The flying was left to helicopters, mainly based on US Navy vessels anchored offshore, to drop food parcels.
No one was hurt when a Boeing 737 relief cargo plane hit cows after it landed at Banda Aceh airport, but the closure of the runway highlighted the vulnerability of the relief effort as waves of aid began pouring into Sumatra, where an estimated 100 000 people died.
Adri Gunawan, head of air traffic control said: "We've immediately closed the airport. For the rest of the day, aid flights will be prevented from flying here.

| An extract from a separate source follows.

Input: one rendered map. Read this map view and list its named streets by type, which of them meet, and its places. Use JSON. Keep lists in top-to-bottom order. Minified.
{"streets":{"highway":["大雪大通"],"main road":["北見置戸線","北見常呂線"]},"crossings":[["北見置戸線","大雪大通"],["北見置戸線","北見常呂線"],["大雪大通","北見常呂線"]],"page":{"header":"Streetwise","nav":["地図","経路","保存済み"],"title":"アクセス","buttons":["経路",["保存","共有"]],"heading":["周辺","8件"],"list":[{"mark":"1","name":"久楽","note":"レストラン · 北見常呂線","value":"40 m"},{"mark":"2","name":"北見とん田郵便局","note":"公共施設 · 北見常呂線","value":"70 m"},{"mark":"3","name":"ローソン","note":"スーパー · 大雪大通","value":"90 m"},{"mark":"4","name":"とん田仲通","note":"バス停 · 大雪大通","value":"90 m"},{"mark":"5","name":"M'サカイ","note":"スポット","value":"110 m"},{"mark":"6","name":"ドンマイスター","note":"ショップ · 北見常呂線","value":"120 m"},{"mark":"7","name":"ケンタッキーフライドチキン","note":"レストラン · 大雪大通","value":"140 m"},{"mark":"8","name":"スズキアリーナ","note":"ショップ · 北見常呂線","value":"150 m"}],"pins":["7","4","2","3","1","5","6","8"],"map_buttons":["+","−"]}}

It's really bad."
The airport had been swamped with round-the-clock traffic, with dozens of aircraft hauling in water, biscuits and medicine.
It was to remain closed until authorities got heavy equipment to move the cargo plane, but that was not expected to happen until late on Tuesday.
Patients better in hospitals
American pilots, meanwhile, were ferrying survivors to medical help in Banda Aceh, an operation that created yet another bottleneck: overcrowded hospitals.
About a dozen people were lying on stretchers on Tuesday on the sidewalk outside the Fakina Hospital.
Inside, many rooms have no power, blood is splattered on walls and there are not enough stands for intravenous fluid bags being used to rehydrate survivors, instead they are dangling from cords strung across the ceiling.
Still, some patients said they were better off in the hospital than in their shattered villages.
A 60-year-old farmer, Away Ludin, who was airlifted out of a village on Sumatra and was at the hospital said: "I thought this is the end, I'm going to die."
"I was so shocked and surprised to see these white people coming into the village. I'm so glad they were there."